FINRA also acts with the force of law. It writes its own rules, which it then enforces, and if you do not comply you can be barred from employment as a broker or dealer. While the Second Circuit has held that FINRA cannot sue to collect its judgments, those who do not pay them can still be barred and subjected to civil penalties for continuing to have employ in their chosen profession.

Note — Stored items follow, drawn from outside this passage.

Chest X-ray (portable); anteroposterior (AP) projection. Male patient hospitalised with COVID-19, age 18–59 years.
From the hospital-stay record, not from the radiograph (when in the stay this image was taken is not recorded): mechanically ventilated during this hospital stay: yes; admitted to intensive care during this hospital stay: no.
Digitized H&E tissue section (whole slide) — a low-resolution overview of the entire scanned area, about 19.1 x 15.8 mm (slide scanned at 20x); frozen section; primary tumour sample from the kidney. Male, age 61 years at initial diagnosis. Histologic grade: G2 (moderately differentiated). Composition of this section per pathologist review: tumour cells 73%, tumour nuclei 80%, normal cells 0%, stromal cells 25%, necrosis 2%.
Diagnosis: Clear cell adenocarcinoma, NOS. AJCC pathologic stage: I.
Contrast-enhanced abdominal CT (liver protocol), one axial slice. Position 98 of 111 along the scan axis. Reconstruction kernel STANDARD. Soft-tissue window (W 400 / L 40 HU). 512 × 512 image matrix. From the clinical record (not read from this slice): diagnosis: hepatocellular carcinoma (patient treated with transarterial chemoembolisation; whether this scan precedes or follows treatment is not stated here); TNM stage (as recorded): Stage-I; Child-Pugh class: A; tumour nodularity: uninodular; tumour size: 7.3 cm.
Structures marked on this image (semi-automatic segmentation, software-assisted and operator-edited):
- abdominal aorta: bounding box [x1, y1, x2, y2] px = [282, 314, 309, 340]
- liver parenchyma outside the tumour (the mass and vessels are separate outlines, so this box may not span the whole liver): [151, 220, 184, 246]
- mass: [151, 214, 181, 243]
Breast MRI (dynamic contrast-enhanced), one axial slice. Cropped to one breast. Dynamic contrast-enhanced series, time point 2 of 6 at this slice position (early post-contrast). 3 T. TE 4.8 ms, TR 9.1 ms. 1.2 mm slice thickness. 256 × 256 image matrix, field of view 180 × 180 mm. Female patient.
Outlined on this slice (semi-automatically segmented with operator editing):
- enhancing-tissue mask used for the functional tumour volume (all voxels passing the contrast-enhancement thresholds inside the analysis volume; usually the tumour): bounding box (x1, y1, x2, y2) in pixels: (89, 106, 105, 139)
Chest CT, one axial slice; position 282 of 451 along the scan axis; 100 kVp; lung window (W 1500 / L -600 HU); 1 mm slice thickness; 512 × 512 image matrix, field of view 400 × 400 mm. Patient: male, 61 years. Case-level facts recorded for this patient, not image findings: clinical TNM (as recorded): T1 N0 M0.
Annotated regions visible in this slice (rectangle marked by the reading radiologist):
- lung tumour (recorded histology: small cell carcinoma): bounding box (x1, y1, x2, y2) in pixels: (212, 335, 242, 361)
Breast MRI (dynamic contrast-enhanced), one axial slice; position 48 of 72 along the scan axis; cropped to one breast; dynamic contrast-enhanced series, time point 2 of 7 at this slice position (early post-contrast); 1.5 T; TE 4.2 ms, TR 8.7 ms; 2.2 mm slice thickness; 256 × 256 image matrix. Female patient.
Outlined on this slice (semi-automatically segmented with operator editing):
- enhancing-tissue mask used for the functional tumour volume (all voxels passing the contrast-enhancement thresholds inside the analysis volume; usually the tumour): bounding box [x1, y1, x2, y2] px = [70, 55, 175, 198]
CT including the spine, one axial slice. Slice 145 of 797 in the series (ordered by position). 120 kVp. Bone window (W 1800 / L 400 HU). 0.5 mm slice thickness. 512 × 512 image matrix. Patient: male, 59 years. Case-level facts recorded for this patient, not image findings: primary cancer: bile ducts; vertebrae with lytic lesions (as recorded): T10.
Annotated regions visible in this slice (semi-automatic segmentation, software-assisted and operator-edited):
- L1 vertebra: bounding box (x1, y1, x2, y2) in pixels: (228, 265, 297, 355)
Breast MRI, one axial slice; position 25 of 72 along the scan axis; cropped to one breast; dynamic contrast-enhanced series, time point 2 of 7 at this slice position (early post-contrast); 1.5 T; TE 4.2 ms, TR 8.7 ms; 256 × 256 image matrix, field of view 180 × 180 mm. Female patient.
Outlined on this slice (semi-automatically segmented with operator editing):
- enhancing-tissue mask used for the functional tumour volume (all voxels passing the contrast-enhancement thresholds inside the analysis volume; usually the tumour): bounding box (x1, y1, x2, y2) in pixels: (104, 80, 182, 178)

FINRA’s structure is unconstitutional in three respects. First, Congress impermissibly divested itself of its lawmaking authority in the Exchange Act not just once, but twice, by using the U.S. Securities and Exchange Commission (SEC) as a lawmaking passthrough to FINRA, eliminating necessary bicameralism and presentment. If FINRA’s “laws” are merely rules under the Administrative Procedure Act, they must go through notice and comment and be promulgated by an actual government agency that is subject to statutory and constitutional limitations. Second, FINRA’s governing structure is impermissibly insulated from presidential control under Free Enterprise Fund. The president has no ability to manage an organization that has regulatory authority over a multi-billion-dollar industry and acts with state authority twice-removed from Congress. Third, FINRA’s regulatory role is that of an executive agency, but it operates outside the bounds of our Constitution, breaking the social contract that undergirds our political system. We grant government the power to bind us only because it promises to act within the limits agreed upon through the Constitution and its amendments.
FINRA can place citizens in financial and social ruin with no redress in the courts, and only costly, limited review at the SEC. By that time, the damage to their reputations and bank accounts may already be done. It is long past time to extend the state-action doctrine to FINRA, or better yet, to remove its authority entirely and place financial services regulation in Congress’s hands.